## WORK ORDER
Answer these from the knife thread below:
(a) Which two knives are listed under "Top"?
(b) What does Mute-on ask crrl to share?
(c) Which 240 gyuto does crrl say takes the lead for straight ease of use and cutting?

## READING TEXT

# Some carbon



## crrl (Mar 30, 2019)

Left to right,
Toyama 240 gyuto
Akebono 240 gyuto
Toyama 300 suji
Hinoura 180 hakata
Kashima 180 gyuto
Mazaki 180 petty
Mazaki 210 gyuto
Kurosaki 120 petty
Mizuno 210 gyuto
Hinoura 240 gyuto
Dalman 240 gyuto

Top
Hinoura 270 suji
Yoshikane 180 nakiri


----------



## Mute-on (Mar 30, 2019)

Very nicely curated line up!

Could you share some impressions of the different makers in each type/size?


----------



## crrl (Mar 31, 2019)

As I’m not doing this professionally, and enjoy improving my sharpening, I don’t bother too much about retention and ease of use in prepping a ton of stuff.

I’ll start with the 240’s

240 gyutos
For the most part I’m using the Dalman and Toyama as I find these most fun to use. They have a bit of height, thin behind the edge and some, but not too much, weight to them. They feel good in hand and I enjoy using them for most of the tasks I’m doing.

When it comes to straight ease of use and cutting the Hinoura takes the lead. It’s also a bit nimbler then the first two. But there is something, but I can’t put my finger on it, that make me reach for the other ones more often.

## RECORDS SUPPLIED
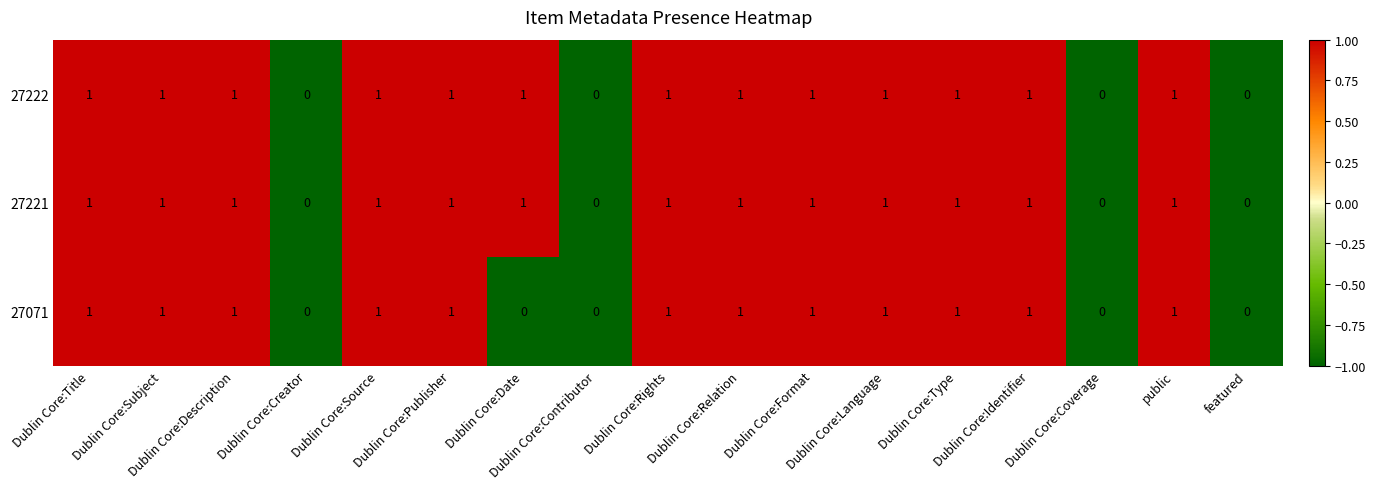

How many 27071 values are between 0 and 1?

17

--

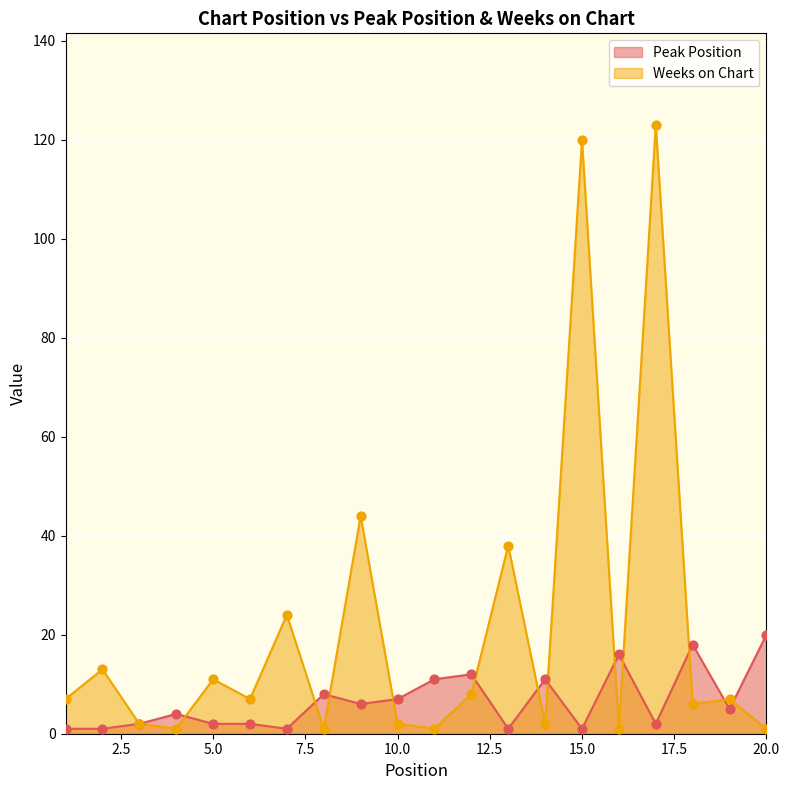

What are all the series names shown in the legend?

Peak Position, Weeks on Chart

## EXERCISE OUTPUT
(a) The Hinoura 270 suji and the Yoshikane 180 nakiri.
(b) Some impressions of the different makers in each type and size.
(c) The Hinoura.